Santa Ana Bank Closed by U.S. for Insolvency

April 06, 1985|JOHN O'DELL | Times Staff Writer

Capistrano National Bank of Santa Ana was declared insolvent and closed Friday by the U.S. Comptroller of the Currency, becoming the third California bank and the first in Orange County to fail this year.

All four offices of the bank will reopen Monday as branches of Farmers & Merchants Bank of Long Beach, which signed an agreement with the Federal Deposit Insurance Corp.--the failed bank's receiver--to assume operation of the Orange County facilities and to take over Capistrano National's $41 million in deposits, an FDIC spokesman said Friday.

Capistrano National's 8,900 depositors will automatically become depositors of Farmers & Merchants, the FDIC said, and checks written on their Capistrano National accounts over the weekend will be honored.

All Deposits Protected

Because of the assumption of deposits by Farmers & Merchants, no depositors will lose any of their funds, including those with accounts in excess of the $100,000 maximum federal insurance level.

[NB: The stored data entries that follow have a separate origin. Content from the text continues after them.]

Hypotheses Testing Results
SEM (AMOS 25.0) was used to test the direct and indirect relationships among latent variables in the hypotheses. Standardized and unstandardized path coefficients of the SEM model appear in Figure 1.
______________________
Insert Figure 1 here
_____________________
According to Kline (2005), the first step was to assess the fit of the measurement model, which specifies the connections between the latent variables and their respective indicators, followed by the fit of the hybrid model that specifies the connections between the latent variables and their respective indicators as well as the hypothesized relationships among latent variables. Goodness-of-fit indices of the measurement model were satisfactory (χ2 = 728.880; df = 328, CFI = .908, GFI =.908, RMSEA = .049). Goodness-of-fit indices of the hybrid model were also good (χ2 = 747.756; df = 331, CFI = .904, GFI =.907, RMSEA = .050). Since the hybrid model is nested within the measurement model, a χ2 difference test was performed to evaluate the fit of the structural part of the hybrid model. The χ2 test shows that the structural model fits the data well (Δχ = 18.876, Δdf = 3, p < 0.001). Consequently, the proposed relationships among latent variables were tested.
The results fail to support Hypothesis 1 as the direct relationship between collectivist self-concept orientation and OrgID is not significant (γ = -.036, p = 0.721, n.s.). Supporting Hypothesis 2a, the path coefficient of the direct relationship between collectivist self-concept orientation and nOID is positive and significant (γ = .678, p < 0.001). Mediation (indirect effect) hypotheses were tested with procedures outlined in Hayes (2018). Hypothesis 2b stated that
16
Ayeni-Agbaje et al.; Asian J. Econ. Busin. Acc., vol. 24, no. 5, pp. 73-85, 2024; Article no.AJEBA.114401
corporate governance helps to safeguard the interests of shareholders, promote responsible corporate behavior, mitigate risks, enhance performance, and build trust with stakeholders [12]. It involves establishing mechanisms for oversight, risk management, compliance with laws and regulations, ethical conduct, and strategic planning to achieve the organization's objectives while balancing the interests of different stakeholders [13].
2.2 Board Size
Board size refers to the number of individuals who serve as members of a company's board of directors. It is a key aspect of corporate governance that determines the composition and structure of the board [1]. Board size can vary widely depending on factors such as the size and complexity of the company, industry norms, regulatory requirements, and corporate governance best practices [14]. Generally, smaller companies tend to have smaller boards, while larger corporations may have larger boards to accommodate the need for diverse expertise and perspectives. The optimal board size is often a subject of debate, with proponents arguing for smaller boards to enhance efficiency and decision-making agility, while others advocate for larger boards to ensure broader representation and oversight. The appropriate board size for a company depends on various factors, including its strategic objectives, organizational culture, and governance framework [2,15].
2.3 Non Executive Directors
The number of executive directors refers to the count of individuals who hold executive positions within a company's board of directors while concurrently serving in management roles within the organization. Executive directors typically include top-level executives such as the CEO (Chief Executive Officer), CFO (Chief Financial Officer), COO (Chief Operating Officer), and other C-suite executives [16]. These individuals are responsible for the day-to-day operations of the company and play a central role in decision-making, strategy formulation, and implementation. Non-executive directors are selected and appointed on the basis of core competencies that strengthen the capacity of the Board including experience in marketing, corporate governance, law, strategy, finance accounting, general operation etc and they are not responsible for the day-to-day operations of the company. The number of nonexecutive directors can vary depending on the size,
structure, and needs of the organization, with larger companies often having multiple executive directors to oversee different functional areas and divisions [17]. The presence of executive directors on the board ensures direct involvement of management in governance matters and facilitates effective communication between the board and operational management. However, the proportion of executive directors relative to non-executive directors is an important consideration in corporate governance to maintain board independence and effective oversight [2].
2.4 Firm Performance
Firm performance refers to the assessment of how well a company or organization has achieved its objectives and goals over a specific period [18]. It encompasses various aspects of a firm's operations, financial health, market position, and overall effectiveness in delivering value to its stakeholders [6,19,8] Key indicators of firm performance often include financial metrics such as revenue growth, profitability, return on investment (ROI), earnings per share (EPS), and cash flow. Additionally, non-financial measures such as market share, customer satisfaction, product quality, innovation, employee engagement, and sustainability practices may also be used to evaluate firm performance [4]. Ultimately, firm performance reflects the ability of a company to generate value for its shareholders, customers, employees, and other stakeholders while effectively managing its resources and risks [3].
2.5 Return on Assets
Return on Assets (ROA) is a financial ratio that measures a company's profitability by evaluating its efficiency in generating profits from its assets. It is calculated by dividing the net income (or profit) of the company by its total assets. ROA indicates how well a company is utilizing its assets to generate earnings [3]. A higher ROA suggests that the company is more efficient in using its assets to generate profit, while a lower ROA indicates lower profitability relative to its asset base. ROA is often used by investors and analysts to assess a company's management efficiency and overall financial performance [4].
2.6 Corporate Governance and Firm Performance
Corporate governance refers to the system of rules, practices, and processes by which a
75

The bank, which lost $4.1 million in 1984, $1.3 million in 1983 and $2.4 million in 1982, was closed, the Comptroller's office said Friday, because it has "experienced substantial deterioration in the quality of its loan portfolio. It has been unable to remedy its problems and its losses exhausted its capital funds."

With only $50 million in assets as of March 29, Capistrano National was not a particularly large or significant bank, with branches in San Juan Capistrano, Fullerton and Irvine, in addition to its main office in Santa Ana. But the FDIC took advantage of the closing Friday to issue one of its strongest attacks yet on banks that use brokered deposits and on the brokers and other institutions who place deposits with financially troubled banks that are willing to pay premium interest rates to obtain the funds they need to finance loans.

In a statement issued by the FDIC board of directors in Washington, the agency Friday named all of the deposit brokers that had placed money with Capistrano National--a total of $2.5 million--and lashed out at the Federal Bureau of Indian Affairs for depositing an additional $1.5 million at the bank in order to take advantage of the high interest it was offering.

The brokered funds at Capistrano National, the FDIC said, were placed by American Money Market Services Inc. of Irvine, Diversified Financial of Alhambra and First Empire Funding Corp. and Pioneer Service, both of New York.

Large Deposits by Other Lenders

In addition, the FDIC said eight savings and loan associations, seven banks and seven credit unions had placed large deposits with Capistrano to take advantage of the bank's high interest rates. The FDIC did not name those institutions.

Such deposits, the FDIC statement said, enable banks with problems to continue operating longer than they ordinarily might, which can compound their problems.

"The cost to the deposit insurance fund is substantially and unjustifiably increased" when banks with brokered deposits fail, the agency complained. Large deposits are most often broken into units of $100,000 each to obtain FDIC insurance coverage.

Nationally, 22 banks have failed so far this year and federal banking regulators said they expect about 100 failures by the end of the year. Although most of those failures are expected to occur in the financially hard-hit agricultural states, several banking industry specialists, including California Bankers Assn. director Gus Bonta, have said they expect 10 or more California banks to fail this year.

Three Failures Last Year

Last year, with 79 failures nationally, was the worst year for bank collapses since the Depression. California, with six bank failures in 1984, tied with Texas for third place on the list of states with bank problems. Orange County led all other areas of California with three bank collapses and, industry observers said, could account for three or more again this year.

Within minutes of the Friday closing of Capistrano National, the Federal Deposit Insurance Corp. was appointed receiver of the failed bank and a crew of more than two dozen FDIC accountants and bank liquidation specialists marched into Capistrano's main office to begin a marathon weekend of inventories, audits and account reconciliations.

The FDIC, acting as receiver and liquidator of the bank, has held on to $37 million in loans and other assets, including real estate obtained by the bank through foreclosure, and has given Farmers & Merchants an "advance" of $33.6 million in cash to cover the deposits it assumed.

Farmers & Merchants is not required to repay the advance, except for a $3.5-million "premium" payment it made to gain FDIC approval of its takeover bid. In addition to the bank's deposits, Farmers & Merchants also has agreed to purchase $13 million worth of Capistrano National's real estate and installment loans from the FDIC.